Harvard study: Millennials are fearful of the future of the country

Harvard study: Millennials are fearful of the future of the country
According to a Harvard study, roughly two-thirds of young Americans are fearful of the country’s future. (Darren McCollester/Getty Images)

A Harvard study concluded that 54 percent of millennials, who are now the largest voting group, believe that America is not heading in a good direction.

According to the study by Harvard’s Institute of Politics at Harvard Kennedy School  (IOP), roughly two-thirds of young Americans are fearful of the country’s future, with 82 percent of Democrats expressing fear compared to 58 percent of Republicans. The study also found that 18-29-year-olds are twice as likely to be Democrat.

TheBlaze spoke with John Della Volpe, director of polling at IOP. Volpe was asked, Does the study imply that young Americans’ dislike of President Trump will result in political change?

“President [Trump]’s approval rating is at 25 percent — fewer than those that believe he cares about ‘people like them’,” Volpe said in an email.

“This is certainly a key ingredient to political change,” Volpe said. “The Virginia election turnout and Democratic margin was significant compared to recent elections and [Hillary] Clinton’s performance — we will continue to track.”

Volpe wrote that “the sample was 2,038 interviews with 18-29-year-old population. This was a representative sample of all young Americans — includes people at every level of education from high school to community college, colleges, grad schools, never attended, etc.”

The margin of error was 3 percent, Volpe told TheBlaze.

What does the study claim?

The study claims that “[t]wo-thirds of youth fearful about America’s future, prefer Democratic control of Congress.”

Many of the misgivings center on race relations. According to the study, 79 percent of young Americans “register concern about the state of race relations in the country today.” Fifteen percent of young whites who were surveyed said that their race is “under attack,” compared to 68 percent of young blacks and 46 percent of young Hispanics.

When asked “Do you support or oppose race-based affirmative action programs designed to increase the number of African American and Hispanic students on college campuses?” 46 percent answered that they support it, 28 percent oppose, and 24 percent didn’t know.

Of those surveyed, 55 percent were white, 22 percent were hispanic, 14 percent were black, 7 percent were other and 2 percent were classified as “2+ Races, Non-Hispanic.” A majority, 55 percent, were between the ages of 18 and 24.

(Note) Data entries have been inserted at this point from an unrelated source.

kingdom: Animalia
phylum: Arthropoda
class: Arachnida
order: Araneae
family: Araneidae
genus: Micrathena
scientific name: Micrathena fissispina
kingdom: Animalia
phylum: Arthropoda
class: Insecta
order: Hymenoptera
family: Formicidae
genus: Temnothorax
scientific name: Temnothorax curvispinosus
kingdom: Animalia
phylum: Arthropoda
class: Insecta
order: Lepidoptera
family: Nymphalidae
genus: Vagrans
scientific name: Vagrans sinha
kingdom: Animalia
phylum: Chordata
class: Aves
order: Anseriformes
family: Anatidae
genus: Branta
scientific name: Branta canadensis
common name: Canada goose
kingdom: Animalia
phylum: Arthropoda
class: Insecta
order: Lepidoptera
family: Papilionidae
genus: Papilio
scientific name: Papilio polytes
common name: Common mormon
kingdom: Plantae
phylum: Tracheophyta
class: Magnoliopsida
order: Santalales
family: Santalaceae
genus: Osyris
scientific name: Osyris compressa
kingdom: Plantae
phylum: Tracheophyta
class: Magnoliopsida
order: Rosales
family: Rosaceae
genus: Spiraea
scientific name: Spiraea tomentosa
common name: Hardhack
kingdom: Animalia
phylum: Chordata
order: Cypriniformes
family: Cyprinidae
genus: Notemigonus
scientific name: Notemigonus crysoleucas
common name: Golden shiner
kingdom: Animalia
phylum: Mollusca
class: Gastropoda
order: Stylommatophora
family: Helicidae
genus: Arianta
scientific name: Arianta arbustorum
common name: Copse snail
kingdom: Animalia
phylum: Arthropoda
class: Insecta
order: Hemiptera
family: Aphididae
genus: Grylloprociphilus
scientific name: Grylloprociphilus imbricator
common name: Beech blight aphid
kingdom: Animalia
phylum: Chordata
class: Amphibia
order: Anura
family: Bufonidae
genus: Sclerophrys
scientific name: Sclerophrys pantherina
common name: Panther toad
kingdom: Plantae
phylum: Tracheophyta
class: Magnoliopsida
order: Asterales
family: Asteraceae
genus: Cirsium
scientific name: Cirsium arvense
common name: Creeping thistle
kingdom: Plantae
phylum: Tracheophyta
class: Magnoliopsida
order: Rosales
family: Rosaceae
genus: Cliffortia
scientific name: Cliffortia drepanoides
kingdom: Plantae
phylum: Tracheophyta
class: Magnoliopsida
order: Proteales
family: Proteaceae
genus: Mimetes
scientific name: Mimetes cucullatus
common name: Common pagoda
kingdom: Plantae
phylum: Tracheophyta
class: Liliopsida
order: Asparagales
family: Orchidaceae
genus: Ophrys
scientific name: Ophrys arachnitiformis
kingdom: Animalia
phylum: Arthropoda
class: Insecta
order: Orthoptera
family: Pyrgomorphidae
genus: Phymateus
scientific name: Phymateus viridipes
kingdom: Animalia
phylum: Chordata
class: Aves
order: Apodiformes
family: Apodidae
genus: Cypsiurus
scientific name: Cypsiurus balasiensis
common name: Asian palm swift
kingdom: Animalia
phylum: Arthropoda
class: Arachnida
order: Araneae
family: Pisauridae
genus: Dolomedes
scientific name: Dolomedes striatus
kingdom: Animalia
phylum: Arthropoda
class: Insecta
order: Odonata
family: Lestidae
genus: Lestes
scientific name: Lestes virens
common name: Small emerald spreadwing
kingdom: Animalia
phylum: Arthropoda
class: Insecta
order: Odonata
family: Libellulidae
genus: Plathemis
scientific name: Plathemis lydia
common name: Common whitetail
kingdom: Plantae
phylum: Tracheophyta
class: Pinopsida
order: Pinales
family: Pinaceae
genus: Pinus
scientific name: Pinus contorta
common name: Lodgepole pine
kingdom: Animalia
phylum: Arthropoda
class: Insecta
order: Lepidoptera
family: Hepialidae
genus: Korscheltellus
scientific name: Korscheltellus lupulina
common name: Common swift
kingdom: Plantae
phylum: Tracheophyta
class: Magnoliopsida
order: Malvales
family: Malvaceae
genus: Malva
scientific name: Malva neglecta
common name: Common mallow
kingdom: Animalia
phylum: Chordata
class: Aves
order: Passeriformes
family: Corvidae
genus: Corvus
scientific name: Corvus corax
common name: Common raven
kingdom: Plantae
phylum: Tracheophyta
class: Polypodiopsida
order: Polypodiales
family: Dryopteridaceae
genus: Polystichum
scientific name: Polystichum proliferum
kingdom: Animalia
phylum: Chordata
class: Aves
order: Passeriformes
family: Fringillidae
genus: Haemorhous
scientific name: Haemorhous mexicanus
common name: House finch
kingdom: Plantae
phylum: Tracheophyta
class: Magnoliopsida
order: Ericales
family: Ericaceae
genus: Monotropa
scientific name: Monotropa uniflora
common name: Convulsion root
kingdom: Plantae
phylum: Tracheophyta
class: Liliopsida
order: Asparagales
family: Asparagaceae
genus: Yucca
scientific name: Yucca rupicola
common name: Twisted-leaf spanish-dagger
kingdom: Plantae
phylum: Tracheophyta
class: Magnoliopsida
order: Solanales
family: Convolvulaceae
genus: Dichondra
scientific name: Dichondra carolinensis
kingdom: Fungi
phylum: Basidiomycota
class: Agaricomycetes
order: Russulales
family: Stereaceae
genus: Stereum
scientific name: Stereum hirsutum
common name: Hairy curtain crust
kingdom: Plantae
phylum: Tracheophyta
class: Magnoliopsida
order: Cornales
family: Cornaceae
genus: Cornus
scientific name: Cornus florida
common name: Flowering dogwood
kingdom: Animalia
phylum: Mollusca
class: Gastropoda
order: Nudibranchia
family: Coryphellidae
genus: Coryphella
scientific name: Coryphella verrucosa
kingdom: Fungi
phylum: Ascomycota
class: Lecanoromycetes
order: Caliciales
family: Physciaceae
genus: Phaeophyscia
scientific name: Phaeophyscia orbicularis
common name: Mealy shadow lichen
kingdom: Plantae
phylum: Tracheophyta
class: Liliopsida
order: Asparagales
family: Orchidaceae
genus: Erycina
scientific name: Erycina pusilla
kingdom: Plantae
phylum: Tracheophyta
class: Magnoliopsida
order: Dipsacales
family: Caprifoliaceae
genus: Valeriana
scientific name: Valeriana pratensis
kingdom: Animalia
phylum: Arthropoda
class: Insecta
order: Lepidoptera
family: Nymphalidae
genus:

The study noted an uptick in young Americans, 64 percent, who believe that “global warming is man-made and mostly caused by emissions.” Although, when asked to choose which issue most concerns them from a list of 50 issues — including terrorism, health care and taxes — global warming ranked among the lowest.

With regard to which national issues most concern them, respondents ranked foreign affairs, 22 percent, and the economy, 15 percent, as more important than what the survey termed “President Trump/Ineffective leadership,” 10 percent.

A majority of those surveyed, 62 percent, were from states in the northern U.S. or Pacific Coast.

Sixty-one percent of the respondents expressed concern for stricter gun laws, which is up 12 points from a 2013 study. A mere 1 percent of respondents, however, considered gun control and second amendment rights the most concerning issue the nation is facing.

Of the millennials surveyed, 53 percent said that they “approve of some professional athletes’ decision to kneel during the National Anthem.” The report concluded that, based on these numbers, “the majority of 18- to 29-year-olds approve,” but neglected to mention that 45 percent of respondents disapprove. The issue varied dramatically in accordance with respondents’ political affiliation: 80 percent of Democrats approve, 17 percent of Republicans disapprove.

In response to the question “Do you consider yourself to be politically engaged or politically active,” 74 percent answered “No,” although 42 percent agreed that they feel “comfortable sharing [their] political opinions at [their] college without fear of censorship or negative repercussions,” while 29 percent disagreed.

The interviews took place between Oct. 31 and Nov. 10.

Is the future actually going to be shaped by millennials’ feelings?

The report seems to conclude that millennials overwhelmingly oppose President Trump and conservative politics, and, as a result, future elects will sway in favor of Democrats.

The study does not account for the generation following millennials, Generation Z. According to Forbes, “Gen Z is more individualistic, more conservative both socially and fiscally . . . Oftentimes Millennials have been criticized for being notoriously liberal, but it looks like the generation right behind us has completely rebelled.”

New York Post article examines the idea that, compared to millennials, Generation Z voters are more likely to vote for Republicans.

The article cites Keystone College political science professor Jeff Brauer, who has studied Generation X. From the 2012 and 2016 elections, there was a 5 percent decrease in Democratic candidates.

“It is unlikely that such significant drops were simply due to the more liberal millennial generation changing their minds from one election to the next,” Brauer said.

“It is much more likely the precipitous drops were due to the more conservative Generation Z being able, for the first time, to express their political inclinations, especially in the economically hard-hit swing states.”

“[Generation Z] is different,” Brauer said. “And they are about to have a profound impact on commerce, politics and trends.”